Nobody seems to know exactly how much the Rothschilds are worth today. They dominate the banking establishments of England, France, Germany, Austria, Switzerland and many other nations. It was estimated that they were worth billions back in the mid-1800s. What the total wealth of the family is today is surely an amount that is almost unimaginable, but nobody knows for sure.
Meanwhile, billions of people around the globe are wondering where their next meal is going to come from.
At this point, many readers will want to start arguing about how horrible capitalism is and about how wonderful socialism and communism are.
But capitalism is not the problem and as we have seen countless times over the past several decades, government ownership of business is not the solution to anything.

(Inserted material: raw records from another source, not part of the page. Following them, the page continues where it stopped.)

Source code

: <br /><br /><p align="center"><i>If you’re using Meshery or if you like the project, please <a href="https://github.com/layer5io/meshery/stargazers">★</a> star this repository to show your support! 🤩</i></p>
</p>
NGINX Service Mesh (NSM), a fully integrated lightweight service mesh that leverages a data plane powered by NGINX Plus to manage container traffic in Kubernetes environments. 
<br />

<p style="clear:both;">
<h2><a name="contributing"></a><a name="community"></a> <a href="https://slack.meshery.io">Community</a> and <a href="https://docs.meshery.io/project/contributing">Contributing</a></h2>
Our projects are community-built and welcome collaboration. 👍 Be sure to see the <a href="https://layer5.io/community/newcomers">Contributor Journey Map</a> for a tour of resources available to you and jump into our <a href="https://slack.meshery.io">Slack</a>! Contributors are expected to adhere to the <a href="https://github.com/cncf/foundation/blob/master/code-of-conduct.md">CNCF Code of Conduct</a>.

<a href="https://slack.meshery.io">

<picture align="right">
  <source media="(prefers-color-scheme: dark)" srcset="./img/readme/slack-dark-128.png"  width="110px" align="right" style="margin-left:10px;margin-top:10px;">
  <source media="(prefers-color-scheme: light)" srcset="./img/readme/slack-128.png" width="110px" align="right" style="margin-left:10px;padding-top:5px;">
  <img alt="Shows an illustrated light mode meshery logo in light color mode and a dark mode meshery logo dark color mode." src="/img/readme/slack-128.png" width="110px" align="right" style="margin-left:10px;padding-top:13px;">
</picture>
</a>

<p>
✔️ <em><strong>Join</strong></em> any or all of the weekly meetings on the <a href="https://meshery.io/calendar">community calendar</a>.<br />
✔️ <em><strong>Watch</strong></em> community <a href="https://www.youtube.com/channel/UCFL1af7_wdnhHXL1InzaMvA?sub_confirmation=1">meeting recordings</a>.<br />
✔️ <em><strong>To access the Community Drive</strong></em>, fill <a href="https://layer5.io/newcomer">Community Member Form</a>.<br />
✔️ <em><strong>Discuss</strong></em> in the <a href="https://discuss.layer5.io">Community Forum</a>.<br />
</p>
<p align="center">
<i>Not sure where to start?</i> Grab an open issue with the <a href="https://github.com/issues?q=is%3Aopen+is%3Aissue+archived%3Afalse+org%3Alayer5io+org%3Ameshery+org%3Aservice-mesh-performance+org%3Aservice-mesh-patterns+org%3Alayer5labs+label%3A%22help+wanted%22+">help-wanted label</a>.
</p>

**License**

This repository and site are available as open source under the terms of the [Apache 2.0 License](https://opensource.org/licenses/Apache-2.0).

What we have in the world today is not capitalism. Rather, it more closely resembles “feudalism” than anything else. The elite are “monopoly men” who use their unbelievable wealth and power to dominate the rest of us. In fact, it was John D. Rockefeller who once said that “competition is sin”.
It would be great if we lived in a world where those living in poverty were encouraged to start owning land, to create businesses and to build better lives for themselves.

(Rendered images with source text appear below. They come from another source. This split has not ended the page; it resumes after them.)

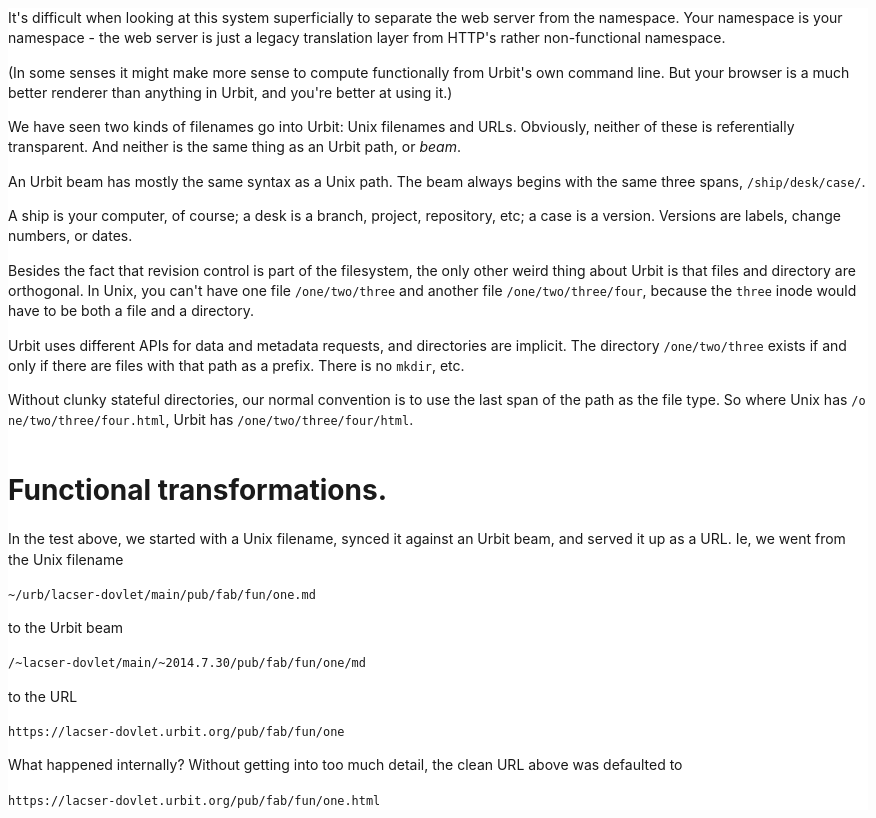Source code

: It's difficult when looking at this system superficially to
separate the web server from the namespace.  Your namespace is
your namespace - the web server is just a legacy translation
layer from HTTP's rather non-functional namespace.

(In some senses it might make more sense to compute functionally
from Urbit's own command line.  But your browser is a much better
renderer than anything in Urbit, and you're better at using it.)

We have seen two kinds of filenames go into Urbit: Unix filenames
and URLs.  Obviously, neither of these is referentially
transparent.  And neither is the same thing as an Urbit path, or
*beam*.

An Urbit beam has mostly the same syntax as a Unix path.  The
beam always begins with the same three spans, `/ship/desk/case/`.

A ship is your computer, of course; a desk is a branch, project,
repository, etc; a case is a version.  Versions are labels,
change numbers, or dates.

Besides the fact that revision control is part of the filesystem, 
the only other weird thing about Urbit is that files and
directory are orthogonal.  In Unix, you can't have one file
`/one/two/three` and another file `/one/two/three/four`, because
the `three` inode would have to be both a file and a directory.  

Urbit uses different APIs for data and metadata requests, and
directories are implicit.  The directory `/one/two/three` exists if
and only if there are files with that path as a prefix.  There is
no `mkdir`, etc.

Without clunky stateful directories, our normal convention is to
use the last span of the path as the file type.  So where Unix
has `/one/two/three/four.html`, Urbit has `/one/two/three/four/html`.


# Functional transformations.

In the test above, we started with a Unix filename, synced it
against an Urbit beam, and served it up as a URL.  Ie, we went
from the Unix filename

    ~/urb/lacser-dovlet/main/pub/fab/fun/one.md

to the Urbit beam

    /~lacser-dovlet/main/~2014.7.30/pub/fab/fun/one/md

to the URL

    https://lacser-dovlet.urbit.org/pub/fab/fun/one

What happened internally?  Without getting into too much
detail, the clean URL above was defaulted to

    https://lacser-dovlet.urbit.org/pub/fab/fun/one.html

But instead, things are going the other way. Wealth is becoming more concentrated in the hands of the elite, and the middle class is starting to be wiped out even in prosperous nations such as the United States.

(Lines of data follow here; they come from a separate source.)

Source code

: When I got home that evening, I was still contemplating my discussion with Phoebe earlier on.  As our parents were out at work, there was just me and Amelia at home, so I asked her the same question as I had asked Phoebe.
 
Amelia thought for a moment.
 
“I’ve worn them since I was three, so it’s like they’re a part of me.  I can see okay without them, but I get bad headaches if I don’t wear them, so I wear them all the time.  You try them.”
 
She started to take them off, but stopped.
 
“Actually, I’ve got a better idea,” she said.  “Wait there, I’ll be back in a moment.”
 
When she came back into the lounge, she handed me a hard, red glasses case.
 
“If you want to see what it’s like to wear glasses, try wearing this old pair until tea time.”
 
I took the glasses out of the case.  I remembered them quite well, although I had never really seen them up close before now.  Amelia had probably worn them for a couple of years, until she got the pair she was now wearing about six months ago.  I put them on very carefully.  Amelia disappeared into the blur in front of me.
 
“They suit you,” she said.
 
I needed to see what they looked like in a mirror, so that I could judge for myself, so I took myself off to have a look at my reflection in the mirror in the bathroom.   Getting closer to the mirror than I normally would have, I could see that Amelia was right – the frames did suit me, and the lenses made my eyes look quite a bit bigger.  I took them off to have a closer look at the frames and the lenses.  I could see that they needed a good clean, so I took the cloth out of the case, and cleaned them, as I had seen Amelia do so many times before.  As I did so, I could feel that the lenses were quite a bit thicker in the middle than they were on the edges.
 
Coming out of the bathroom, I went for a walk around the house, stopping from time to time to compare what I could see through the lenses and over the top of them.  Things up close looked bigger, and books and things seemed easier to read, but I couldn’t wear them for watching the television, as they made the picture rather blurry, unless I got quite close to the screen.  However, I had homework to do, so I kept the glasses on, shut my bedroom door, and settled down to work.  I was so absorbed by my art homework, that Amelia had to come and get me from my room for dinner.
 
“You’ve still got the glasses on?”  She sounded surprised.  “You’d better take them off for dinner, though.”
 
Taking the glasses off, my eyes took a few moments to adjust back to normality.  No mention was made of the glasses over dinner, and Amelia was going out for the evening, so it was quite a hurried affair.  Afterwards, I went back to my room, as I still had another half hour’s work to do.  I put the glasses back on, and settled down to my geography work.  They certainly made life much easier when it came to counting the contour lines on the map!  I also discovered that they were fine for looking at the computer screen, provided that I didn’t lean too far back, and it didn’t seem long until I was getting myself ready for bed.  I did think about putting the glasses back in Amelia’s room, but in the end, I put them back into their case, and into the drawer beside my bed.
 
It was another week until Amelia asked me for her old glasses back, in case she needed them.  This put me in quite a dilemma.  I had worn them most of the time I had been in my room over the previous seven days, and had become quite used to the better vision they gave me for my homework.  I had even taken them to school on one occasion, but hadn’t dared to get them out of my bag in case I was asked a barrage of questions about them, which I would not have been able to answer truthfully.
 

It turns out that the global elite have decided that they don’t really need so many expensive American “worker bees” after all and they have been moving thousands of factories and millions of jobs overseas. Meanwhile the American people are so distracted watching Dancing with the Stars, Lady Gaga and their favorite sports teams that they don’t even realize what is going on.
There is no guarantee that America will be prosperous forever. Today, a record number of Americans are already living in poverty. Today, a record number of Americans are on food stamps. The median household income went down last year and it went down the year before that too.
So wake up. America is being integrated into a world economic system that is dominated and controlled by the insanely wealthy elite. They don’t care that you have to pay the mortgage or that you intend to send your kids to college. Mostly what they care about is making as much money for themselves as they can.
Greed is running rampant around the globe, and the world is becoming a very cold place. Unfortunately, unless something really dramatic happens, the rich are just going to continue to get richer and the poor are just going to continue to get poorer.